Ghana National Association of Teachers (GNAT) has launched a book on teacher professional development with a call on stakeholders to be concerned about the conditions of service of teachers.
It said the Government, Trade, Teacher Unions and other stakeholders must understand that professionalism of the teacher could not be separated from his or her conditions of service.
The 11-chapter document, titled: “GNAT – CTF/FCE @ 60; Achievements, Challenges and Sustainability”, was authored from the experiences, lessons and achievements of the 60 years of partnership between GNAT and the Canadian Teacher’s Federation (CTF/FCE).
The book talked about sustaining the partnership and the project components being In-service Training for classroom teachers and educational administrators and Nkabom Project that assists teachers in hard-to-reach communities.

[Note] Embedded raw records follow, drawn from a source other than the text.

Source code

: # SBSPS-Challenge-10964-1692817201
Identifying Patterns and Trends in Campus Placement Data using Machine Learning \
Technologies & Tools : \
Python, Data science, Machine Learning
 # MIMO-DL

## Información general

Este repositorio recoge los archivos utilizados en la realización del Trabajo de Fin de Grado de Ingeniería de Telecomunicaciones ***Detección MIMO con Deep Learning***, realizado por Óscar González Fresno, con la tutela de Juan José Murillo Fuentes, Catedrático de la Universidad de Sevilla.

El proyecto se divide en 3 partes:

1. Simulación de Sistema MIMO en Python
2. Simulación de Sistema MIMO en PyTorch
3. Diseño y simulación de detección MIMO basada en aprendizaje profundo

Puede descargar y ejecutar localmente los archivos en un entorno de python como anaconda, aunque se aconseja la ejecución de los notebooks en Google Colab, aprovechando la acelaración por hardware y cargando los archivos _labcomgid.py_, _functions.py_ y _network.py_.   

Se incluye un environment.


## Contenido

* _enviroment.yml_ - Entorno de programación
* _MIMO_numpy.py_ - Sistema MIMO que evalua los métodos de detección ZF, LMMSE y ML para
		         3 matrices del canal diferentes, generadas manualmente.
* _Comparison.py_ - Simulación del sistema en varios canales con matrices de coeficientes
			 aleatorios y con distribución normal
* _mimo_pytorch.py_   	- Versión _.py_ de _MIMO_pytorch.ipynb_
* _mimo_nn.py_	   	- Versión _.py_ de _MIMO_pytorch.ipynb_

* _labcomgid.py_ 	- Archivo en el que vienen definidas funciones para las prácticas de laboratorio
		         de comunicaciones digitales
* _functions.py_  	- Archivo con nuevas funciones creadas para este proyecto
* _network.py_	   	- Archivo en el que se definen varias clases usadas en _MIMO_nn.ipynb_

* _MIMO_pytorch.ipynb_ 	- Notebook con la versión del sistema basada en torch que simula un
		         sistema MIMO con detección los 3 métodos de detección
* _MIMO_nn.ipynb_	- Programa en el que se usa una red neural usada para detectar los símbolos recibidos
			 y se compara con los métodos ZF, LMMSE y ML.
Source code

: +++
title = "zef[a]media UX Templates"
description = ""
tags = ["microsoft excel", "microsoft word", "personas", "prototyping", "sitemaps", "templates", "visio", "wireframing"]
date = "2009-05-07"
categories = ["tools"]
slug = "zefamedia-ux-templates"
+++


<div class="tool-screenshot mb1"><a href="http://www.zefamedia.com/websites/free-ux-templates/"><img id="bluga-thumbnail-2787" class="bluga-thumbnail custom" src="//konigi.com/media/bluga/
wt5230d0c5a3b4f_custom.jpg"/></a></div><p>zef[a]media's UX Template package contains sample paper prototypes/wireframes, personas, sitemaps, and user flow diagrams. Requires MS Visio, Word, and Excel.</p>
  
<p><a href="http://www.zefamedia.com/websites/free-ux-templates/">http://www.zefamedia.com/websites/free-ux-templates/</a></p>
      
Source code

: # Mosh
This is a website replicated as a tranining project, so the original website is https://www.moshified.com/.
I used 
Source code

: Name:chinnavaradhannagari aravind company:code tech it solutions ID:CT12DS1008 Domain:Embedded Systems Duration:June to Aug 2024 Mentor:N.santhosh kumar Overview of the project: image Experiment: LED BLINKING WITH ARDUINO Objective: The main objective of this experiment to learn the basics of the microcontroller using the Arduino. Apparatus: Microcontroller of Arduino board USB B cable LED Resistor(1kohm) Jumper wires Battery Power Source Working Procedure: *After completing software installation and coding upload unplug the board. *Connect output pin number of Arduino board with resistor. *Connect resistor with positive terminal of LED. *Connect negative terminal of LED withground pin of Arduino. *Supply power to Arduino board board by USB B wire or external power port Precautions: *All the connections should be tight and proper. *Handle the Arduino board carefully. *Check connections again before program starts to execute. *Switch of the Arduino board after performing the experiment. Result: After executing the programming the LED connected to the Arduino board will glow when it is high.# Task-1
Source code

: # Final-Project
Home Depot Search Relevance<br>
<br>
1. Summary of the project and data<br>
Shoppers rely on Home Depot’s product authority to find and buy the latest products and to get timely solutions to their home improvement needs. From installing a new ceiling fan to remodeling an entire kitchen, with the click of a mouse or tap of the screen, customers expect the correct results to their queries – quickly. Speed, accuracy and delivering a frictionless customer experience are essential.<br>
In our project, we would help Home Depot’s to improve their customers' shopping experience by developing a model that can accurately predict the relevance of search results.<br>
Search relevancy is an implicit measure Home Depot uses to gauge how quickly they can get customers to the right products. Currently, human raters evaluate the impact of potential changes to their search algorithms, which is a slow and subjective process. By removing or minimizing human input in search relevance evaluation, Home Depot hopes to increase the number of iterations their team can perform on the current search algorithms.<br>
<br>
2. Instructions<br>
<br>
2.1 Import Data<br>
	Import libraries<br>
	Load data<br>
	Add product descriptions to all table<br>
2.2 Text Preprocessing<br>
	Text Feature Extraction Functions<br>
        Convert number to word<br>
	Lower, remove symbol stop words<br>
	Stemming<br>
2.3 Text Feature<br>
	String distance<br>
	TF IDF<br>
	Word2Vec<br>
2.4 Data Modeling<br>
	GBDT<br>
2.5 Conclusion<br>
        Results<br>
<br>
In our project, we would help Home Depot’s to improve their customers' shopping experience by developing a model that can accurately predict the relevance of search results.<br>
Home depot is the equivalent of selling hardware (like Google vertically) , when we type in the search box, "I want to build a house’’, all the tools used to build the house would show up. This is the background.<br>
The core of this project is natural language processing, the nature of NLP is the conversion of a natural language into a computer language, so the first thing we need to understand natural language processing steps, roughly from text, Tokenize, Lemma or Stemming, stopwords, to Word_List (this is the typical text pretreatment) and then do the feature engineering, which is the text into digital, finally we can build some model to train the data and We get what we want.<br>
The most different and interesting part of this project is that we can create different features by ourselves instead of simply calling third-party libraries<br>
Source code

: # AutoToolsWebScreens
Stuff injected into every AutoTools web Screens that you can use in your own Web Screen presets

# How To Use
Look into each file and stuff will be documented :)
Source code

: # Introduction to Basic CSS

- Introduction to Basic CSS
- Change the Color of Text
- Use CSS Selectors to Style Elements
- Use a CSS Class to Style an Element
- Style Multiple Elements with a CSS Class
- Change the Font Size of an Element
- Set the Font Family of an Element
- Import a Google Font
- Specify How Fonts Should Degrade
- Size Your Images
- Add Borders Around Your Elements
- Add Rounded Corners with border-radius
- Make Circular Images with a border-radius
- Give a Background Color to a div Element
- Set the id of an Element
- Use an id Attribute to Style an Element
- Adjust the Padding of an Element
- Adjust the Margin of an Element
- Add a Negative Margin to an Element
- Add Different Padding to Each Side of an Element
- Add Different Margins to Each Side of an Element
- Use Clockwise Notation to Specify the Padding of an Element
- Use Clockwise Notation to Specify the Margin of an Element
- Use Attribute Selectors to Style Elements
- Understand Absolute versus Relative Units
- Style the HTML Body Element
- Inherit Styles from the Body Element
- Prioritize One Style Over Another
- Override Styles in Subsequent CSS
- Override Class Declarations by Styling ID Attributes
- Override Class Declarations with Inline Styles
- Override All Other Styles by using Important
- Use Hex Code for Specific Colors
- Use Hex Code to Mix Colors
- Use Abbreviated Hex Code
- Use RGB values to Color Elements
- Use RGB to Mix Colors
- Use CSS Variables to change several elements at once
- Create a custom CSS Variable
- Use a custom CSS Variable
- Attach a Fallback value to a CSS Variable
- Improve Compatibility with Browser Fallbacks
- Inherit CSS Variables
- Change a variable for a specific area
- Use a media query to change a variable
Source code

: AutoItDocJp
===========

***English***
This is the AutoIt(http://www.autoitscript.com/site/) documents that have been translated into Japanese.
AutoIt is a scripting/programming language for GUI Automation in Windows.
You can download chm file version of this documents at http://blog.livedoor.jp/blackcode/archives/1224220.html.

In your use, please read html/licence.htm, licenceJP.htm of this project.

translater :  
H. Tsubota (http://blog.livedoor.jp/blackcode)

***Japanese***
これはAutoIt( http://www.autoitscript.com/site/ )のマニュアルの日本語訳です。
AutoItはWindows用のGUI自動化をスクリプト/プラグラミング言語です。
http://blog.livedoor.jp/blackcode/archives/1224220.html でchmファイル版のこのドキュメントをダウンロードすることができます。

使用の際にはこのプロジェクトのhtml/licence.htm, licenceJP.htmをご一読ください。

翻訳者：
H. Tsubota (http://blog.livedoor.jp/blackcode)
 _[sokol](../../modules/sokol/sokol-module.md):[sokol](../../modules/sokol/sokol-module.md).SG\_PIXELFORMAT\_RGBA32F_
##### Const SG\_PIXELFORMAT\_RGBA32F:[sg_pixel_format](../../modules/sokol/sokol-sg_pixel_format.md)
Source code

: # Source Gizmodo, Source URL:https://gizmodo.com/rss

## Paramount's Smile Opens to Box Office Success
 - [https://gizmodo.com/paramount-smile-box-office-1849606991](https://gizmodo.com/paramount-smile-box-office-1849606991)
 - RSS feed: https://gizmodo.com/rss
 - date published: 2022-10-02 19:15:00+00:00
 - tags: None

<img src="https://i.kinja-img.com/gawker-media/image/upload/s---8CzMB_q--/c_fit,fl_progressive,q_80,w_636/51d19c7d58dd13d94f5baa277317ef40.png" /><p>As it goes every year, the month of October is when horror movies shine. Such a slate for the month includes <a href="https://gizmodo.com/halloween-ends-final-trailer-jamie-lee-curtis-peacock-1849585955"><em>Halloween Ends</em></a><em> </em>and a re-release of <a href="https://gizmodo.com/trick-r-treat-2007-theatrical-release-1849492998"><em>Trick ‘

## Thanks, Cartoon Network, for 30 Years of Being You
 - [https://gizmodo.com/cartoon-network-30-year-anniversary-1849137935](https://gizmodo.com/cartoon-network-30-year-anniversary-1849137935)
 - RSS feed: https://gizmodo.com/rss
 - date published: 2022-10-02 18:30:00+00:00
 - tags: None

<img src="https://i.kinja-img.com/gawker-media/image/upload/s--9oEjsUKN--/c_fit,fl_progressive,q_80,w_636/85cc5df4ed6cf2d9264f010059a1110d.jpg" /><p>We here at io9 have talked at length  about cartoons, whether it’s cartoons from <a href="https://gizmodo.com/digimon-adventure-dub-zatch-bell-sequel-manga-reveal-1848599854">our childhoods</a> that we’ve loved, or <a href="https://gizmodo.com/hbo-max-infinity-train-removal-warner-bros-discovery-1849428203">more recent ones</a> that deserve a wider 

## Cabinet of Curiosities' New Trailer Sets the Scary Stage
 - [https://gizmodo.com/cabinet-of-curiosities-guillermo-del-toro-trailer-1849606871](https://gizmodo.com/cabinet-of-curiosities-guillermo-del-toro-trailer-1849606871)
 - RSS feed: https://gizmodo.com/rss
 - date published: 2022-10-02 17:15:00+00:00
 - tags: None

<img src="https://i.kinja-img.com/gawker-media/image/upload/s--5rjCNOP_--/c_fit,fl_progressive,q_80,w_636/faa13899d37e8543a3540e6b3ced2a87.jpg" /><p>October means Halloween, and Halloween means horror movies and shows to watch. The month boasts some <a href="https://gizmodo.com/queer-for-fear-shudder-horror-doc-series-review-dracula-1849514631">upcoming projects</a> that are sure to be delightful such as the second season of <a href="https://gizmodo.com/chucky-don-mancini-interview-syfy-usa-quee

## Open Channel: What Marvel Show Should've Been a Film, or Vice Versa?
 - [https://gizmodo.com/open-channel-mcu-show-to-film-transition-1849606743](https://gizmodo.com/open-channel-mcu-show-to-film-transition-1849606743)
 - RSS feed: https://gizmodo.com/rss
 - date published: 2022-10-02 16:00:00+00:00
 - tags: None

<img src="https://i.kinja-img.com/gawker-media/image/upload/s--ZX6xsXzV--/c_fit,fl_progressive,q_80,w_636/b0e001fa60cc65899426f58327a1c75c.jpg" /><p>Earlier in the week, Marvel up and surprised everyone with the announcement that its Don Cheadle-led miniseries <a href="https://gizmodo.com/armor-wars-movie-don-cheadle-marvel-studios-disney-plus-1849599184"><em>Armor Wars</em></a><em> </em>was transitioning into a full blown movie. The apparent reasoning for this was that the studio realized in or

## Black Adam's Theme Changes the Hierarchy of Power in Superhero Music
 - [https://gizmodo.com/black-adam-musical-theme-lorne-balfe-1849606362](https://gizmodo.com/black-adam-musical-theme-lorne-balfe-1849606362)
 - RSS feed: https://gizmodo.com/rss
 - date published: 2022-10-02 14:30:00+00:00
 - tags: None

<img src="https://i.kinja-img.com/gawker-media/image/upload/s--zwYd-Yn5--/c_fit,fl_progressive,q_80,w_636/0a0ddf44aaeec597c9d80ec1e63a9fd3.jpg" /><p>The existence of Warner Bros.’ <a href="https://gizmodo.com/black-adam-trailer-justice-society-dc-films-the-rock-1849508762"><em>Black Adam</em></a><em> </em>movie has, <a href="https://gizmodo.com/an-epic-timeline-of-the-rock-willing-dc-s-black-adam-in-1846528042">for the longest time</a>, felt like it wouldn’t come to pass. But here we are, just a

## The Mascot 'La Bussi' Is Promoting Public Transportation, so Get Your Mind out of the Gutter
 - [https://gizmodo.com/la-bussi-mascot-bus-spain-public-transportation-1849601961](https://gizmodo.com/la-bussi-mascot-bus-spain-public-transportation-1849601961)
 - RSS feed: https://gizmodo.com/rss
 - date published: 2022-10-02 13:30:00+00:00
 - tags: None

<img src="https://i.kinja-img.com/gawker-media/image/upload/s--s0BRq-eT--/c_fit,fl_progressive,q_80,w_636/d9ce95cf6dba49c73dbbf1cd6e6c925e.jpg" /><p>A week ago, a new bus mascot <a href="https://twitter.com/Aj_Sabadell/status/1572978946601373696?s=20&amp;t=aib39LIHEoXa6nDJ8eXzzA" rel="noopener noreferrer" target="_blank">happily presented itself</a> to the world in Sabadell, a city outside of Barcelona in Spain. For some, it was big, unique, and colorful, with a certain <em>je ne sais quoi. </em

Others are Women in Education Bursary and Beginning Teachers Mentoring Programme.
CTF, with 365, 000 teachers and education workers, shows international solidarity in teacher professionalism and has done so through projects in oversea countries like Togo, Burkina Faso, Uganda and India.
Its philosophy has been “teachers teaching teachers to teach” where teachers are in curriculum audit and development.
Dr Linus Linnaeus Tannor, Author of the book, said CTF, GNAT and Pan-African Teachers Centre, had maintained that teachers should not be passive producers of knowledge, but critical creators and developers of knowledge.
“What it technically means is that the best people to write our textbooks are our teachers, but the question is what opportunities have we created for our young teachers who have the interest?”
In an interview with the Ghana News Agency (GNA), Dr Tannor, who is also a research consultant, said: “We need a comprehensive rural education policy that can drive our interventions when it comes rural education. We need to come out with standardised definition of a rural area to ascertain how many teachers are in those areas.”
Rev Professor Emmanuel Adow Obeng, the Reviewer, in his remarks, said the book, through its documented projects, would impact positively on professionalism.
Rev Isaac Owusu, National President, GNAT, said the documented projects and initiatives would guide the future leadership of the Association.